» **Exercise objective**: Search the data for the word "brake" and copy out every line that has it.

Listed entries START

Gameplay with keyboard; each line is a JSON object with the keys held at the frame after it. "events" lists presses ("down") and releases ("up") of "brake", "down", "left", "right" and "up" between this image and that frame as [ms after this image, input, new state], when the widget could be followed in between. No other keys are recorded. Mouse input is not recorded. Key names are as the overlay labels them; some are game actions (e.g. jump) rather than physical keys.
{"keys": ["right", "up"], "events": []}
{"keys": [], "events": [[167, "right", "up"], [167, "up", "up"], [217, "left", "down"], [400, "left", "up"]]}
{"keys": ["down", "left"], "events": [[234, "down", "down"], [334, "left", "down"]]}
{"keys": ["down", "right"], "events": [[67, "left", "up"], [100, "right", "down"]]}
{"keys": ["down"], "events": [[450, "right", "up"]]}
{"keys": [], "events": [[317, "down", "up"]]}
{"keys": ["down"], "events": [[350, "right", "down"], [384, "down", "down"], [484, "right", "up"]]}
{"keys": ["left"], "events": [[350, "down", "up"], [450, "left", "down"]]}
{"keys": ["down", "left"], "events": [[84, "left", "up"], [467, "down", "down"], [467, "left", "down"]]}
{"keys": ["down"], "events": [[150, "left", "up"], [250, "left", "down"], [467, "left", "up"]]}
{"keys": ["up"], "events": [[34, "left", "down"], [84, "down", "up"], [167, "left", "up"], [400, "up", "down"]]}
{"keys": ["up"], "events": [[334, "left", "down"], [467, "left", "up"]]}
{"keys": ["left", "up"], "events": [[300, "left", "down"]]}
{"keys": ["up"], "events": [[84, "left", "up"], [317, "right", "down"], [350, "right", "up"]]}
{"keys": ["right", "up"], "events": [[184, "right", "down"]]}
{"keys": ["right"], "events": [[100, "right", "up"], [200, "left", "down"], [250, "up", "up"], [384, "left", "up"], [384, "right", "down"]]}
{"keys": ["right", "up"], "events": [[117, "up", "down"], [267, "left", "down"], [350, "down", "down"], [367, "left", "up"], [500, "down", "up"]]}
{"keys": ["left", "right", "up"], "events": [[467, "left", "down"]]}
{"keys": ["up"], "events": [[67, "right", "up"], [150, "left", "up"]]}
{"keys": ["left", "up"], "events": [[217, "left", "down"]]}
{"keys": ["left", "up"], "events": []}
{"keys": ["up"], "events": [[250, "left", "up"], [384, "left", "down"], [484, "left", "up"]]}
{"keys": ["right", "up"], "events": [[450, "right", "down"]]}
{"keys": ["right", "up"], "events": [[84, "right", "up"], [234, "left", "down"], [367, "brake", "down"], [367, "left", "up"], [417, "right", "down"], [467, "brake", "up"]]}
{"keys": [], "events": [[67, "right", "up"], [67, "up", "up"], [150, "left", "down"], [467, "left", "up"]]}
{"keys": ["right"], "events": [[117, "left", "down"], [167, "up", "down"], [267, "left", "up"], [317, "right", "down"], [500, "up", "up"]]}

Listed entries END

» **Result**:
Gameplay with keyboard; each line is a JSON object with the keys held at the frame after it. "events" lists presses ("down") and releases ("up") of "brake", "down", "left", "right" and "up" between this image and that frame as [ms after this image, input, new state], when the widget could be followed in between. No other keys are recorded. Mouse input is not recorded. Key names are as the overlay labels them; some are game actions (e.g. jump) rather than physical keys.
{"keys": ["right", "up"], "events": [[84, "right", "up"], [234, "left", "down"], [367, "brake", "down"], [367, "left", "up"], [417, "right", "down"], [467, "brake", "up"]]}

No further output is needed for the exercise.